Elke schrijver gaat een halfjaar op een taalzwakke school ‘Schoolschrijver’ zijn.Dat is een tof baantje en in sommige gevallen een dapper baantje.
Kinderen zonder fantasie
Zo werd mij bij de eerste kennismaking op de nieuwe school verteld dat mijn klassen onmogelijk waren. De vrij uitgeputte juffen zeiden: ‘Ze kunnen niet overleggen en ook niet zacht praten, alleen maar schreeuwen. Dus praten is onder de les verboden.’ Van die klassen waarin elk leuk initiatief strandt omdat de kinderen ‘geen fantasie hebben en een grote hekel aan lezen. Niemand heeft hier een boek.’ Sinds dat gesprek kijk ik, afhankelijk van mijn stemming, bevend of juist vol adrenaline uit naar mijn eerste lessen in januari.

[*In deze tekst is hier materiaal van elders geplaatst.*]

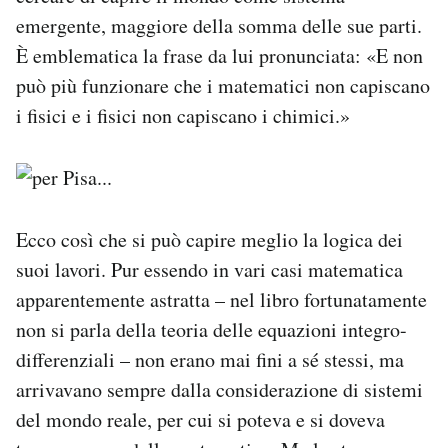
emergente, maggiore della somma delle sue parti.
È emblematica la frase da lui pronunciata: «E non
può più funzionare che i matematici non capiscano
i fisici e i fisici non capiscano i chimici.»
Ecco così che si può capire meglio la logica dei
suoi lavori. Pur essendo in vari casi matematica
apparentemente astratta – nel libro fortunatamente
non si parla della teoria delle equazioni integro-
differenziali – non erano mai fini a sé stessi, ma
arrivavano sempre dalla considerazione di sistemi
del mondo reale, per cui si poteva e si doveva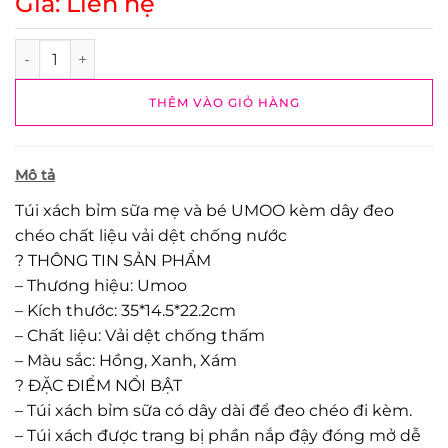
Giá: Liên hệ
Túi xách bỉm sữa cao cấp Umoo nhiều ngăn đa năng cho mẹ
THÊM VÀO GIỎ HÀNG
Mô tả
Túi xách bỉm sữa mẹ và bé UMOO kèm dây đeo
chéo chất liệu vải dệt chống nước
? THÔNG TIN SẢN PHẨM
– Thương hiệu: Umoo
– Kích thước: 35*14.5*22.2cm
– Chất liệu: Vải dệt chống thấm
– Màu sắc: Hồng, Xanh, Xám
? ĐẶC ĐIỂM NỔI BẬT
– Túi xách bỉm sữa có dây dài để đeo chéo đi kèm.
– Túi xách được trang bị phần nắp đậy đóng mở dễ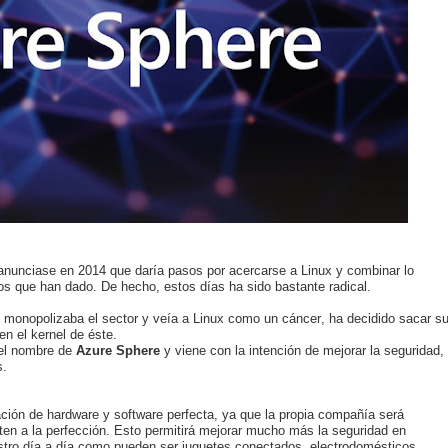
anunciase en 2014 que daría pasos por acercarse a Linux y combinar lo
s que han dado. De hecho, estos días ha sido bastante radical.
 monopolizaba el sector y veía a Linux como un cáncer, ha decidido sacar s
n el kernel de éste.
 el nombre de
Azure Sphere
y viene con la intención de mejorar la seguridad,
s.
ción de hardware y software perfecta, ya que la propia compañía será
n a la perfección. Esto permitirá mejorar mucho más la seguridad en
tro día a día como pueden ser juguetes conectados, electrodomésticos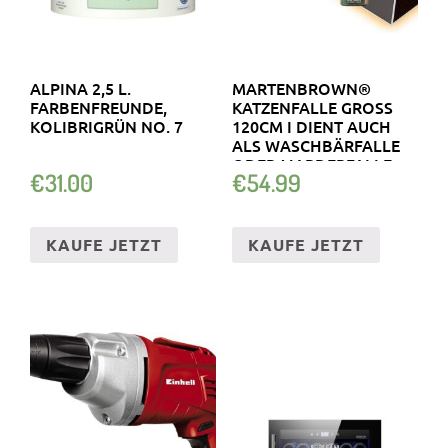
ALPINA 2,5 L.
MARTENBROWN®
FARBENFREUNDE,
KATZENFALLE GROSS 1
KOLIBRIGRÜN NO. 7
20CM I DIENT AUCH A
LS WASCHBÄRFALLE O
DER MARDERFALLE
€
31.00
€
54.99
KAUFE JETZT
KAUFE JETZT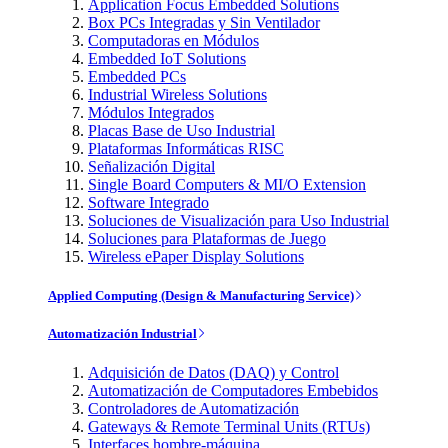
Application Focus Embedded Solutions
Box PCs Integradas y Sin Ventilador
Computadoras en Módulos
Embedded IoT Solutions
Embedded PCs
Industrial Wireless Solutions
Módulos Integrados
Placas Base de Uso Industrial
Plataformas Informáticas RISC
Señalización Digital
Single Board Computers & MI/O Extension
Software Integrado
Soluciones de Visualización para Uso Industrial
Soluciones para Plataformas de Juego
Wireless ePaper Display Solutions
Applied Computing (Design & Manufacturing Service)
Automatización Industrial
Adquisición de Datos (DAQ) y Control
Automatización de Computadores Embebidos
Controladores de Automatización
Gateways & Remote Terminal Units (RTUs)
Interfaces hombre-máquina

‘Wees kwetsbaar en persoonlijk tegen die moeilijke kinderen,’ adviseert een collega tijdens de jaarlijkse samenkomst van Schoolschrijvers. ‘Hou afstand,’ zegt juist een ander. Eerlijk zijn, maar niet teveel verwachten, zo vat ik dat maar samen. Al doe je het maar voor één kind op die hele school. Dat misschien wel iets prachtigs verzint en zichzelf verrast. Of per ongeluk in de ban raakt van een boek.
Later aan de bar valt het me weer op: wij schoolschrijvers zijn een ongeregeld zootje. Van hip tot tuttig, van nerd tot clown. Maar toch, allemaal in hetzelfde schuitje. En aandoenlijk lief. Om kinderboekenschrijver te zijn moet je altijd een beetje in Villa Kakelbont blijven wonen, denk ik. Maar dan wel met drank, en soms: veel drank.